Academic Minute Podcast
Jase Bernhardt, Hofstra University – Communicating Rip Current Risk in English and Spanish
Staying safe in the ocean is all about communicating the right message to swimmers.
Jase Bernhardt has had a lifelong passion for studying weather and climate, dating to his childhood in Upstate New York. At Hofstra, Dr. Bernhardt spearheaded the installation of three campus weather stations, which provide real-time data and practical experience for his meteorology students.
His research also includes using virtual reality to improve storm warnings and preparation.
In 2022 Dr. Bernhardt launched a project to build bilingual communication warning tools about rip currents and became one of eight coastal research programs to receive $1.3 million from New York Sea Grant (NYSG).
Rip currents pose a hazard to visitors to beaches in Long Island and across the nation. Groups such as the National Weather Service and local municipalities provide warnings and education materials about rip currents to the public. According to Dr. Bernhardt, signage and education often do not take into account the region’s large Spanish-speaking population. “There is a dearth of safety materials in languages other than English,” he said, “and that can lead to fatalities.”
Dr.
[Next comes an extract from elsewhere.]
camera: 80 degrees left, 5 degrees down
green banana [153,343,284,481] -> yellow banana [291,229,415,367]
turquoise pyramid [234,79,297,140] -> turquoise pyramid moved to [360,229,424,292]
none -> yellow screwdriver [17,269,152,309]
Bernhardt received a B.S. in atmospheric science from Cornell University, where he researched east coast winter storms. He attended graduate school at Penn State, working in the Department of Geography, with a focus on climatology. He expanded his research interests to include human impacts on climate, historical climatology, and the usage of GIS. While at Penn State, Jase served as a broadcast meteorologist on the Weather World television program, broadcast throughout the state of Pennsylvania.
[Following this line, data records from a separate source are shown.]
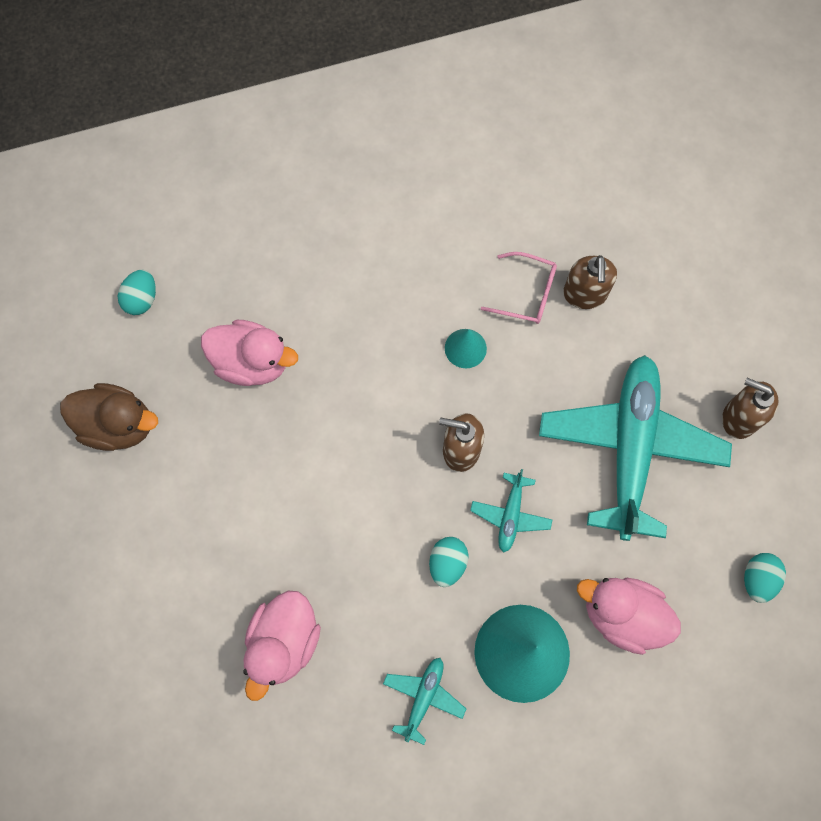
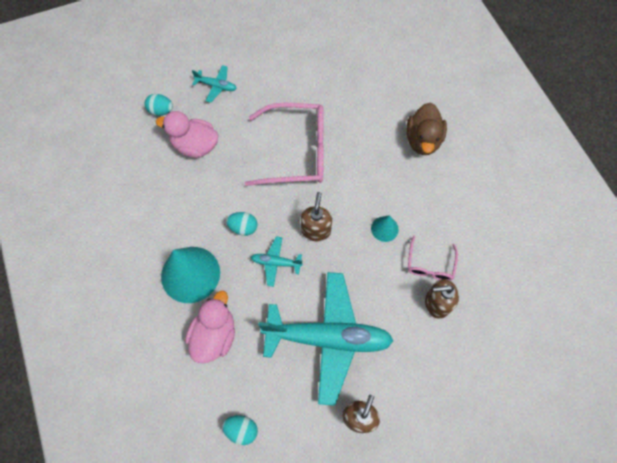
camera: 85 degrees right, 5 degrees down
brown duck [60,383,158,451] -> brown duck moved to [406,103,447,155]
turquoise egg [117,270,156,315] -> turquoise egg moved to [145,94,173,116]
pink duck [201,320,298,386] -> none
turquoise plane [383,658,466,745] -> turquoise plane moved to [192,65,237,103]
none -> pink glasses [245,103,324,186]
Communicating Rip Current Risk in English and Spanish
It might surprise you to learn that one of the leading causes of weather-related fatalities each year across the United States is rip currents. Rip currents are narrow but strong flows of ocean water typically originating at the shoreline and moving rapidly out to sea. They are more frequent during periods of rough surf and large waves, sometimes due to tropical storms well offshore.
While rip currents do not actually pull people underwater, they can sometimes become dangerous. Why? Because when swimmers are impacted by a rip current, they may panic, as they fear being swept out to sea. In doing so, they often try to fight the rip current by attempting to swim back to shore. The currents, however, can be much stronger than any human can swim. So going against one is often a challenge, and the fatigue from fighting the current can result in the need for a lifeguard rescue.
Rip current danger demonstrates the complexity of severe weather outreach. While the rip itself is not particularly dangerous, an inappropriate response to one can turn deadly. Thus, providing memorable lessons of what to do when caught in a rip current is of vital importance. Quite simply, if you are caught in a rip current, you should stay calm, wave for help, and if you feel comfortable doing so, swim parallel to shore—not towards it—to escape the rip.
To make those instructions more engaging, especially for younger swimmers who might be more likely to swim without lifeguards, my team has developed a virtual reality video game where participants are caught in a rip current and have to escape. Initial results indicate that this form of outreach is effective, and we are currently testing and translating the game into Spanish, to make it accessible to a broader population.